Staff at The Colorado Trust say a recent shift in the Denver-based foundation’s grantmaking has left equity-focused programs, and some of the people who run them, on edge. Leadership counters that the changes are part of a long-term plan to target investments where they believe they will most affect health outcomes. That tension has now spilled into public view as reporting and staff accounts have surfaced.

Trust narrows its mission to three focus areas

In its current strategy, the foundation is steering new grantmaking into three social determinants of health: food, housing, and mental and behavioral health. It has built a series of competitive initiatives around those themes. According to The Colorado Trust, its Community Resilience Initiatives list 84 grantees and a total funding amount of $47,358,635 for 2024–2027. The initiative page says the work is meant to help communities respond to economic, public health and social disruptions while strengthening local capacity.

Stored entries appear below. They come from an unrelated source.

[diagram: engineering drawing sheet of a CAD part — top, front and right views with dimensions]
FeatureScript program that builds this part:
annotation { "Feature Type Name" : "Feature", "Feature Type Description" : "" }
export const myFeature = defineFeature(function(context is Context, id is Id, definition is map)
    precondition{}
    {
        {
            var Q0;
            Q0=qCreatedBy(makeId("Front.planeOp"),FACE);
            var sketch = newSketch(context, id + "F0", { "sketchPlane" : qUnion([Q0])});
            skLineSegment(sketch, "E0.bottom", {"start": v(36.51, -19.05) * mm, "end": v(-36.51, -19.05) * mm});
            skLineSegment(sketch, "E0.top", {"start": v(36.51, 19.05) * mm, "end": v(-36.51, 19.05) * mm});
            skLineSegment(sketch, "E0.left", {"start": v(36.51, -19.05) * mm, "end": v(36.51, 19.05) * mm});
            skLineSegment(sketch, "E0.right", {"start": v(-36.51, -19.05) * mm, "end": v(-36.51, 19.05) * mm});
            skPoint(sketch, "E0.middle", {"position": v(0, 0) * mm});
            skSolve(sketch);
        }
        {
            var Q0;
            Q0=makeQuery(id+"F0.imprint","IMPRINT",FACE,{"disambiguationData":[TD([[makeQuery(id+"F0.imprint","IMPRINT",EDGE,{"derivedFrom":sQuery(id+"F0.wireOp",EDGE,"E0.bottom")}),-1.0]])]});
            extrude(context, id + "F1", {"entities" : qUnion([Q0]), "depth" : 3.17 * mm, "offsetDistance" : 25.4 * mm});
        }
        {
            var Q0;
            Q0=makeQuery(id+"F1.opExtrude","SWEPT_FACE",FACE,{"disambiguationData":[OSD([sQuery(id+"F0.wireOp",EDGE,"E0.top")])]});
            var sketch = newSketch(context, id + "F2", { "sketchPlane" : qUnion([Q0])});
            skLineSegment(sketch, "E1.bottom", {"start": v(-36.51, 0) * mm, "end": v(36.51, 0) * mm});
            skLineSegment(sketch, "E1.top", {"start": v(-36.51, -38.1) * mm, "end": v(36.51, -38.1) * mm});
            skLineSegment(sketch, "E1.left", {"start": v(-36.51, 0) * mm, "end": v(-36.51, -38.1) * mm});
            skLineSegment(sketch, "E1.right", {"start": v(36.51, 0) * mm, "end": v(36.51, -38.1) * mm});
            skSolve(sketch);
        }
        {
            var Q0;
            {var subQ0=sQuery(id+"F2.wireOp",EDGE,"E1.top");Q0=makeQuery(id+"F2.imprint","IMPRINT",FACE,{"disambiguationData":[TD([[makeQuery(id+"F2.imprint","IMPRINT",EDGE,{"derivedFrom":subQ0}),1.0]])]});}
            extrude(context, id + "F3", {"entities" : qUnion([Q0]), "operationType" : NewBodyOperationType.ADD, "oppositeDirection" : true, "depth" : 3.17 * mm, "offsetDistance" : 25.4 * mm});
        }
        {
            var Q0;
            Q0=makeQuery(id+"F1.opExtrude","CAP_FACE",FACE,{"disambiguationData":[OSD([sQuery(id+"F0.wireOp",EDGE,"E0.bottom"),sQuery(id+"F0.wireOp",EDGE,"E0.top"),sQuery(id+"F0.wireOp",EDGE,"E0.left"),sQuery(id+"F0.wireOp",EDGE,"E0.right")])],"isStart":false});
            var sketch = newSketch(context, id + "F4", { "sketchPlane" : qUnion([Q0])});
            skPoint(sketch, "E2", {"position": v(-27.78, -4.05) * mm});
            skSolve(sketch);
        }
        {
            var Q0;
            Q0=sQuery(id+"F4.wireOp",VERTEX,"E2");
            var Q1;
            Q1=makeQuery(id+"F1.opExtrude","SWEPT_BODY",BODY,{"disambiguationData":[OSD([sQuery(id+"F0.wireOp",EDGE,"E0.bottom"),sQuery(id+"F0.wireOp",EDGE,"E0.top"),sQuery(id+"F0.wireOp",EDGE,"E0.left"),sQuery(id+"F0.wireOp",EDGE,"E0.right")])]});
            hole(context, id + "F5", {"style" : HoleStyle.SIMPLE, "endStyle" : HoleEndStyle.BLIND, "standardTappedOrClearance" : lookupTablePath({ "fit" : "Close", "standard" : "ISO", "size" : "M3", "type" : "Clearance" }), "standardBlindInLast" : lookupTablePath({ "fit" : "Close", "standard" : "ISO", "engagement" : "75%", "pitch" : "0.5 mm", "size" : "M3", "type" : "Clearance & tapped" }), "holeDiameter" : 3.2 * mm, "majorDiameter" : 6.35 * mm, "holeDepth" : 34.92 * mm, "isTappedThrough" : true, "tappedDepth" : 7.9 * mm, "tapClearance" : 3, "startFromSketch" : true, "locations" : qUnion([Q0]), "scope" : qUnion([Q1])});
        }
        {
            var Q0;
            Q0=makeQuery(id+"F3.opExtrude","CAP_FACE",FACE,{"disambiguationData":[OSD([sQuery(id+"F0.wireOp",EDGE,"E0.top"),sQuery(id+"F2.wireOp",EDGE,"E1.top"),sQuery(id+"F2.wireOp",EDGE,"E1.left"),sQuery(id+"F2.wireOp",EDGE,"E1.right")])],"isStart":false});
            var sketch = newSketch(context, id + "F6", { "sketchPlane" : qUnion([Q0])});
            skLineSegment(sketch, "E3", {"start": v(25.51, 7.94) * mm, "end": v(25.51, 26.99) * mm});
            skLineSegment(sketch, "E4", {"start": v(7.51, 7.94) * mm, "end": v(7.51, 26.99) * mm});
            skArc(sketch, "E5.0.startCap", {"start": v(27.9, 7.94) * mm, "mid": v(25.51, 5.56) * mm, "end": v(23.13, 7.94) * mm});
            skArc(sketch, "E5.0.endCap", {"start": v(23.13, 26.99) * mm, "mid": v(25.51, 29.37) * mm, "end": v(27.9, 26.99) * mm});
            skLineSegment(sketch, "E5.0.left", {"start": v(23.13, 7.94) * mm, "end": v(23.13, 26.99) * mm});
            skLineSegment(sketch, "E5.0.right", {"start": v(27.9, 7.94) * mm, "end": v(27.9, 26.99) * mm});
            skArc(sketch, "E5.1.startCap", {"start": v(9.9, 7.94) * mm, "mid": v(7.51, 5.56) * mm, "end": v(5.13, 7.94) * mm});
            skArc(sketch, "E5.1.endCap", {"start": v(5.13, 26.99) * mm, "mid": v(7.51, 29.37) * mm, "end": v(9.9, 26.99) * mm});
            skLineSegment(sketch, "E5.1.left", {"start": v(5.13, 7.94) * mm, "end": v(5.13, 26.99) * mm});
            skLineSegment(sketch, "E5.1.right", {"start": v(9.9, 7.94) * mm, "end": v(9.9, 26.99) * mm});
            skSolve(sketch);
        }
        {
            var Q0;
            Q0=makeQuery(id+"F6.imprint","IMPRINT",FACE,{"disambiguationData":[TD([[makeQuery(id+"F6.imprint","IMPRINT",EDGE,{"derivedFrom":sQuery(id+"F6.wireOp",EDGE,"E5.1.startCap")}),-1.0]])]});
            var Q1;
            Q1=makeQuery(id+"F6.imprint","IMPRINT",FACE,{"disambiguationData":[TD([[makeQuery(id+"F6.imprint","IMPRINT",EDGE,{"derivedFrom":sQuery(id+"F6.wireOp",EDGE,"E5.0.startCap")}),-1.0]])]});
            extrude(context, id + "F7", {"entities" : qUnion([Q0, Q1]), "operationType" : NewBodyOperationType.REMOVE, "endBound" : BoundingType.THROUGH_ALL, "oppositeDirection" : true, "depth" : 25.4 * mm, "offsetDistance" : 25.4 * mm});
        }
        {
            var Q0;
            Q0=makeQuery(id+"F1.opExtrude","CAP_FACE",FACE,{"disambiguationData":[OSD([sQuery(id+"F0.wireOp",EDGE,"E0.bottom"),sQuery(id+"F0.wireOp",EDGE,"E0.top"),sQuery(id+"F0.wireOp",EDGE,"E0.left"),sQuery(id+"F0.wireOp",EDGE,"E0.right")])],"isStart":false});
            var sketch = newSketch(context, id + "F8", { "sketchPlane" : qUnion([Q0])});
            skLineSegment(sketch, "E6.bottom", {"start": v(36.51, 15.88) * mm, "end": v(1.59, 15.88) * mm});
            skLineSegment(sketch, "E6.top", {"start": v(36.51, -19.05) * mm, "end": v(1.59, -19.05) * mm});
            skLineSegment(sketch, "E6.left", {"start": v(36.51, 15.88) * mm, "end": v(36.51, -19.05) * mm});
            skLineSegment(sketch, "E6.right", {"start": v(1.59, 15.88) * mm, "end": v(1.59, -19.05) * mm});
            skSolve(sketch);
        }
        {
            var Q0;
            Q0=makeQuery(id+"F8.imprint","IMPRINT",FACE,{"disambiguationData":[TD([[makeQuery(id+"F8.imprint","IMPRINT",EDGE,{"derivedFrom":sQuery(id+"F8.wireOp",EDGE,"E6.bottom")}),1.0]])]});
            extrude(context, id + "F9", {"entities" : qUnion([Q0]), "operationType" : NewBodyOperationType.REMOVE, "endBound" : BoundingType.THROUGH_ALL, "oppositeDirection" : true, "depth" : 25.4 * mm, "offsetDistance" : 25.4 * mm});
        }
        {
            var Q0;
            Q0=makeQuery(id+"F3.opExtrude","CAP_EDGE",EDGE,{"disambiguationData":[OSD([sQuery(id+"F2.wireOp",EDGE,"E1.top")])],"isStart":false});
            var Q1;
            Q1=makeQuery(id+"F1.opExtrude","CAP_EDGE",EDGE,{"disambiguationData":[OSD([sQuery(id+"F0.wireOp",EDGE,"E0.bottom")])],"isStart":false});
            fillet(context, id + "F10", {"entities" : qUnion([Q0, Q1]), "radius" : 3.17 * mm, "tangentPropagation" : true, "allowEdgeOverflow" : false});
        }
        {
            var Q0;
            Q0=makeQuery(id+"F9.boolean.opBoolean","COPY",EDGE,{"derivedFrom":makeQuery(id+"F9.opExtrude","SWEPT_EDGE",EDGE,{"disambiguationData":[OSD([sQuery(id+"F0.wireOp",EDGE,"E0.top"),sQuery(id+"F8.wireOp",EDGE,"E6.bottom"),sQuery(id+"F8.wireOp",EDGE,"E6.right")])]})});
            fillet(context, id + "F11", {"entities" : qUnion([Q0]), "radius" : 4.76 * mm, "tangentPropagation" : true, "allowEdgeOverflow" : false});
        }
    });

Staff say equity is being sidelined

Several current employees, speaking anonymously, told reporters that during a recorded staff meeting President and CEO Don Mares said, "we are not doing that work directly and generally will not take public stands on racial or social justice efforts," and that staff who disagreed were offered a six-month severance package, as reported by the Denver Gazette. Those employees say the direction marks a major cultural change for a foundation that previously connected racial equity closely to health outcomes. The same reporting notes that some staff were questioned by a third-party contractor about speaking publicly about the foundation’s work.

Fund size and history

The Colorado Trust is a roughly 40-year-old foundation headquartered in Denver. Its financials page states that since its inception in 1985, the trust has provided more than $690 million in charitable support across Colorado and that it reported more than $22.4 million in charitable expenditures in 2024. The trust lists net assets of more than $548 million as of Dec. 31, 2024, underscoring its role as a major statewide funder. Those figures appear on The Colorado Trust.

Grantees say money is reaching communities, for now

The foundation and media coverage say that the current three-year awards have been extended. The organization announced on Feb. 5 that grants made for July 2024 through December 2026 would continue through next year, according to the Denver Gazette. That reporting highlighted Fountain-Fort Carson School District 8, which received $345,340 for 2024–26 and now expects roughly $480,000 after the continuation; district leaders told the Gazette the money is going toward family food bags and other basic supports. At the same time, the trust’s communications team told the paper the organization remains focused on serving historically excluded and systemically underserved populations: "The bottom line is we’ve been doing the same work now with the same focus areas for three years; we have not changed anything," a communications official said.

Why it matters

Philanthropic priorities help determine what kinds of work get funded in Colorado’s nonprofit ecosystem, and a move away from power-building or race-explicit strategies could narrow opportunities for organizations focused on systems change. For now, grantees offering direct services such as food distributions, housing supports and behavioral-health access are still seeing funds flow. Advocates, however, warn that deprioritizing race-explicit strategies may ultimately dull long-term equity gains.